His expression was inscrutable. “That would seem to follow, yes.”
"So," I went on, "just as the birth of universes from black holes selects over cosmic time for universes with laws of physics such that black holes can be formed, hence universes with stars and galaxies, so the birth of universes from starship engines selects for more universes in which starships can exist. And what more likely universes to have many starships in, than ones in which intelligence emerges all over the place at almost the same time?"
[…]
“What inference do you draw from it?”
I stalled. “That we’re not the first,” I said. “Not the original universe, by a long, long way. We’re a long way down the line from the first universe in which somebody looked at a high-energy physics experiment and saw that it could fly to the stars.”
[…]
"Goodbye, Constantine," I said. "I just wanted to ask. You said information is conserved. How much information?"

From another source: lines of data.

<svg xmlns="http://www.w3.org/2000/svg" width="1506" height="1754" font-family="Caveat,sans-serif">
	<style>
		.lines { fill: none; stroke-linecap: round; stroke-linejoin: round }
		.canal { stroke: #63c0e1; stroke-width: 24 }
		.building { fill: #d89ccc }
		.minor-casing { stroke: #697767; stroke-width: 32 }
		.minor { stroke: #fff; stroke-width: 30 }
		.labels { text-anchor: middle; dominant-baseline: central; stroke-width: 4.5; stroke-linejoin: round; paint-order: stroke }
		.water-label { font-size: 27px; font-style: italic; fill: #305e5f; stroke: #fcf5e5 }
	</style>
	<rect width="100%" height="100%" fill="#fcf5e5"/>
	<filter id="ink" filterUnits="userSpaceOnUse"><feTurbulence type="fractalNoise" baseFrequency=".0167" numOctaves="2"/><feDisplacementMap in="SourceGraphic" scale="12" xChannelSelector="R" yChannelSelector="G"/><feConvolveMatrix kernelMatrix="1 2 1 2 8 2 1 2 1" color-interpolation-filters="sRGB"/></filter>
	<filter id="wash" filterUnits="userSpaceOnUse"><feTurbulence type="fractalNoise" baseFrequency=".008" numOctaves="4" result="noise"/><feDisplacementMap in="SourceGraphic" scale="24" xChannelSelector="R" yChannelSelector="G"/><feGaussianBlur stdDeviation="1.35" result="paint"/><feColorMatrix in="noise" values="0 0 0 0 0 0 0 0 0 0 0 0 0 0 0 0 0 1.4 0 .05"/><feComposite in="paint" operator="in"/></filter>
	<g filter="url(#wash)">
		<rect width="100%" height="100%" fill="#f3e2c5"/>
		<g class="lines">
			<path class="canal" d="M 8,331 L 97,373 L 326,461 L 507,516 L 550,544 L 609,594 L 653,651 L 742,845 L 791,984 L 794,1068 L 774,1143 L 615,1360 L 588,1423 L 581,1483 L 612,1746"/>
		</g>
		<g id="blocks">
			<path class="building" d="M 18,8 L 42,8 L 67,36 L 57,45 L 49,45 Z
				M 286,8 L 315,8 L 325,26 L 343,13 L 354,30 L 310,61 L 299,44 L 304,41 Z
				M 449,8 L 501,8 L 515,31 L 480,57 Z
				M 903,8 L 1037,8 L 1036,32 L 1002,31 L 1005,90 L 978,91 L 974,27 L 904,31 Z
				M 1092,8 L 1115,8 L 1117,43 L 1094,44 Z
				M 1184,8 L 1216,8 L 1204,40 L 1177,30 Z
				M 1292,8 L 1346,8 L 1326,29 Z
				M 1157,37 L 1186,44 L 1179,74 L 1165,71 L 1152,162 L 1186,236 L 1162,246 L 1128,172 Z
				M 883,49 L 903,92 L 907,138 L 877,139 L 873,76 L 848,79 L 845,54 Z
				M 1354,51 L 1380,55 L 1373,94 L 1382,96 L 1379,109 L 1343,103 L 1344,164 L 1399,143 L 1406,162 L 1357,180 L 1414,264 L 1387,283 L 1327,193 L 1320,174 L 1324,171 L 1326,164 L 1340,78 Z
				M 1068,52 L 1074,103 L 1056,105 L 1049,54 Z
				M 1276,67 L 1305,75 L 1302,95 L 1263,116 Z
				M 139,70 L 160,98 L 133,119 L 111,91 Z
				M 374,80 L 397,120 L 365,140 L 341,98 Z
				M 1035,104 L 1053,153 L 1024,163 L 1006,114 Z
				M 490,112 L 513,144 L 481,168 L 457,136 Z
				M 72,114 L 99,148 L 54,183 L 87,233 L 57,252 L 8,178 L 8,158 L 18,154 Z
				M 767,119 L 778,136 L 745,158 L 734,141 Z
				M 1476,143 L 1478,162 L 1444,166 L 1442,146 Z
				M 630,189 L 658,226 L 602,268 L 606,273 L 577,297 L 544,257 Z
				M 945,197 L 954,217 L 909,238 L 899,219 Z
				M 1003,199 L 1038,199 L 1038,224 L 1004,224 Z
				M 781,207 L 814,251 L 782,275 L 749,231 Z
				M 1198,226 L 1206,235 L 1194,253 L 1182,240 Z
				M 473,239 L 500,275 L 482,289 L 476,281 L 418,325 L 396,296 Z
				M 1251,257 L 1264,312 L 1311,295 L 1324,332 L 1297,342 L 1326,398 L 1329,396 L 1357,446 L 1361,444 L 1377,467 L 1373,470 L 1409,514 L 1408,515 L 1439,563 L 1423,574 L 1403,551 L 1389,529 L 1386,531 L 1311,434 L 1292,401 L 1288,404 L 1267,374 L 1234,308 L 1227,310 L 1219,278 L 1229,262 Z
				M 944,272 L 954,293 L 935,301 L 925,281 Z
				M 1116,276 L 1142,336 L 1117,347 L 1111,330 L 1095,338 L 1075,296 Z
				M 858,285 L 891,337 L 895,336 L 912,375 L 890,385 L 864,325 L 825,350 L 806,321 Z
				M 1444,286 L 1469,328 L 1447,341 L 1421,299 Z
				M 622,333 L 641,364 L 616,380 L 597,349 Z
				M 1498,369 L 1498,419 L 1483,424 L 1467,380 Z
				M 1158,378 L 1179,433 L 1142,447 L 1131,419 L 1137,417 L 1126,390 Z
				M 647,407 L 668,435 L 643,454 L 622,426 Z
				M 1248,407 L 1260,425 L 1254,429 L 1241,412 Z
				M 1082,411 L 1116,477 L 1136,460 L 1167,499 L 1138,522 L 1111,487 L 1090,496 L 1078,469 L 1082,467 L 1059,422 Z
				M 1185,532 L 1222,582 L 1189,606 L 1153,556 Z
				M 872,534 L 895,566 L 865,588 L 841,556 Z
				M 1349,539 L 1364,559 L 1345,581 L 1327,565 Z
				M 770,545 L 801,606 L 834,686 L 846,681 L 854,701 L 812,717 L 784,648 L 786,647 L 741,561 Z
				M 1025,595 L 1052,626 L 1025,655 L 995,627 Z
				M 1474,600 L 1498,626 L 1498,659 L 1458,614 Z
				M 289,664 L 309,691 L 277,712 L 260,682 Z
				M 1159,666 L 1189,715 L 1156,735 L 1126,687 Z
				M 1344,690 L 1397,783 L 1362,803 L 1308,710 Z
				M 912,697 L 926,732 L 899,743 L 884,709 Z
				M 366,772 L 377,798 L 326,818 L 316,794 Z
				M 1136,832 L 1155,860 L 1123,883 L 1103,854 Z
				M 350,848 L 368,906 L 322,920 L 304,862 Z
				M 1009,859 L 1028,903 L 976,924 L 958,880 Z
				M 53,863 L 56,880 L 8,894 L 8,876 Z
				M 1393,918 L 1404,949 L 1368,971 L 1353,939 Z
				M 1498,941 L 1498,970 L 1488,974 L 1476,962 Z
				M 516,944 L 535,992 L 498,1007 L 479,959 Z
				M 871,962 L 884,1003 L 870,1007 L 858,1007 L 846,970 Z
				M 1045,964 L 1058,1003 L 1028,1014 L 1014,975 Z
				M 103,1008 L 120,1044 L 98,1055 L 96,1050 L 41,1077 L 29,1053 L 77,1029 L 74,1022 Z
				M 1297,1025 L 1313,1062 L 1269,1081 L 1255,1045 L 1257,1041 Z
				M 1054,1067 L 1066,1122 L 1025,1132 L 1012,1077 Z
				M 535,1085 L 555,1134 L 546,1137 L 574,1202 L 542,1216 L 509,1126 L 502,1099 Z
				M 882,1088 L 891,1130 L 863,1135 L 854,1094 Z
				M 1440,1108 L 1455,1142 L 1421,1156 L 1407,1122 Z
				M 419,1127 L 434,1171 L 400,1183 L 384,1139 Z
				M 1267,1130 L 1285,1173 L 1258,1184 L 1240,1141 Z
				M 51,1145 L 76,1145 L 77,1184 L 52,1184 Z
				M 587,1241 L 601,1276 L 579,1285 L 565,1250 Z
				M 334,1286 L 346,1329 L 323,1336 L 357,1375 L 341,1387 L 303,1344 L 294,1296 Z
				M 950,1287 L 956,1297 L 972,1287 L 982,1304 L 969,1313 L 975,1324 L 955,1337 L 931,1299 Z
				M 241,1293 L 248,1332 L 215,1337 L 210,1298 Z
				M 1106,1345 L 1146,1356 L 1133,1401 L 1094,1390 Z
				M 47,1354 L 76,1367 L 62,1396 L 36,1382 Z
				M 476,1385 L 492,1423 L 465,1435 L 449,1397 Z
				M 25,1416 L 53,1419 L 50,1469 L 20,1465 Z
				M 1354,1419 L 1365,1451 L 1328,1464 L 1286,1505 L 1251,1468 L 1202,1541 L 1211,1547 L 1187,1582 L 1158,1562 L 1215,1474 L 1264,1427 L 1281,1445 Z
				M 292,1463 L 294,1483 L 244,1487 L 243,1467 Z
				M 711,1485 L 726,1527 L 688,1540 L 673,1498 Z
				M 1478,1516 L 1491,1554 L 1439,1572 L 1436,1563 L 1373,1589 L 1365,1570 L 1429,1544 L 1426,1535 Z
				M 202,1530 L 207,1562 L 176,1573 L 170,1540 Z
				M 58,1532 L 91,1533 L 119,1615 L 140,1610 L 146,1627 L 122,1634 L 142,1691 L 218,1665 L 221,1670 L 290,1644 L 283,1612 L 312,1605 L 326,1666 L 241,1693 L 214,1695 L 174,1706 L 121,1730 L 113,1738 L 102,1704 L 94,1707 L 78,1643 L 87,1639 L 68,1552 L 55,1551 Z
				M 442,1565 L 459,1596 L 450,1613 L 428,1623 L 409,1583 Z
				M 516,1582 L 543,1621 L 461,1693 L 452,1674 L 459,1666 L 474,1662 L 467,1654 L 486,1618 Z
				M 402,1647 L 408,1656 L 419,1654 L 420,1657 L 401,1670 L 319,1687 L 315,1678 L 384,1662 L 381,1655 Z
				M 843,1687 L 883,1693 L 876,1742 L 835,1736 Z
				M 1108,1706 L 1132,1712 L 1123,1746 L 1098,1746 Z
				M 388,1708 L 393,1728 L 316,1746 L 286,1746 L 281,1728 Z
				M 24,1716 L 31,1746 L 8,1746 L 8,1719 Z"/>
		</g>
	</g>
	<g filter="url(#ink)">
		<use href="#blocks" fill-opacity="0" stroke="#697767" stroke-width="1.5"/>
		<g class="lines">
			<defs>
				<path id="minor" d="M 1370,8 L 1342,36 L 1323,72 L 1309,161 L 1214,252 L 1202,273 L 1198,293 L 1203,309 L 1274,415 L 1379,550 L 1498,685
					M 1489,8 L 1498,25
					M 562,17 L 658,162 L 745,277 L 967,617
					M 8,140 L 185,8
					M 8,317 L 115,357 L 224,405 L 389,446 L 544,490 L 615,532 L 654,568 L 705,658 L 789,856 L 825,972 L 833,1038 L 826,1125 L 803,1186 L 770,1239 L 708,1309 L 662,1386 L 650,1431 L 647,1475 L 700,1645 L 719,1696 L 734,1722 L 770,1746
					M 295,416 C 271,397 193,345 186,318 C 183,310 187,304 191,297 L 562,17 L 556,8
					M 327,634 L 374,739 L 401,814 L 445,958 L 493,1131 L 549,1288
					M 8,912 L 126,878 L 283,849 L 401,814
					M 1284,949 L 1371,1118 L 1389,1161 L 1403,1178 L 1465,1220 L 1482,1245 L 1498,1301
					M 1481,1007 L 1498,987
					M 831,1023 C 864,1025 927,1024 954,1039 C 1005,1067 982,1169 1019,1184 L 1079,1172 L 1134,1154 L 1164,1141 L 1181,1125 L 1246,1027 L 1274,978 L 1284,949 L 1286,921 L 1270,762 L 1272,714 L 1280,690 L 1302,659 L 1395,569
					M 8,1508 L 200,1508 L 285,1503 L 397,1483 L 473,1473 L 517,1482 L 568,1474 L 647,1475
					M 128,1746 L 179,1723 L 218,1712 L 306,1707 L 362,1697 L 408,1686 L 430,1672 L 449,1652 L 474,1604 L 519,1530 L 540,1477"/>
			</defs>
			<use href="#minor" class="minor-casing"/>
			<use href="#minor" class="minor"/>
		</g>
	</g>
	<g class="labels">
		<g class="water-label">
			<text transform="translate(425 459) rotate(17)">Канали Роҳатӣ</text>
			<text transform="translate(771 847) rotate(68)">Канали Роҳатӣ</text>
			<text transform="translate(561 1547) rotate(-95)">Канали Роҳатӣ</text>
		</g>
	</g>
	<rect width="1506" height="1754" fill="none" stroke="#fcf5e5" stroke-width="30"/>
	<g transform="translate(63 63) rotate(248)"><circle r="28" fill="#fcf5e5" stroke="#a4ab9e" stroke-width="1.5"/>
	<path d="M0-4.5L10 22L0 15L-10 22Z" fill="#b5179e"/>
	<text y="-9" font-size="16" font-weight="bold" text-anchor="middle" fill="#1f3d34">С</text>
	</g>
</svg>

“More than you might think,” said the Oldest Man.
[...]
The other is more troubling. If cosmic evolution works on the scale that I outlined to Constantine, and that he seemed to find plausible, and if as he said information is conserved — then perhaps those like us who come first are changed the least, and are thus doomed always to find themselves in a universe in which they are in every sense primitive, and to encounter species wiser and kinder than they.
Oh, this is terrific. He's using Cosmological Natural Selection with Intelligence (CNS-I) as a literal plot engine! You can thank one of the other commenters on this thread, James Smart, in part for that. He and the philosopher Clément Vidal, the mathematician Louis Crane, the cosmologist Edward Harrison, and a couple of others came up with and developed the idea of intelligent life as a driver of the reproductive success of universes (by making artificial black holes). There's a good history of it here (scroll down to the section headed "CNS with Intelligence (CNS-I)"):
https://evodevouniverse.com/wiki/Cosmological_natural_selection_(fecund_universes)
(And thanks for going to the trouble of assembling these quotes, I really appreciate it.)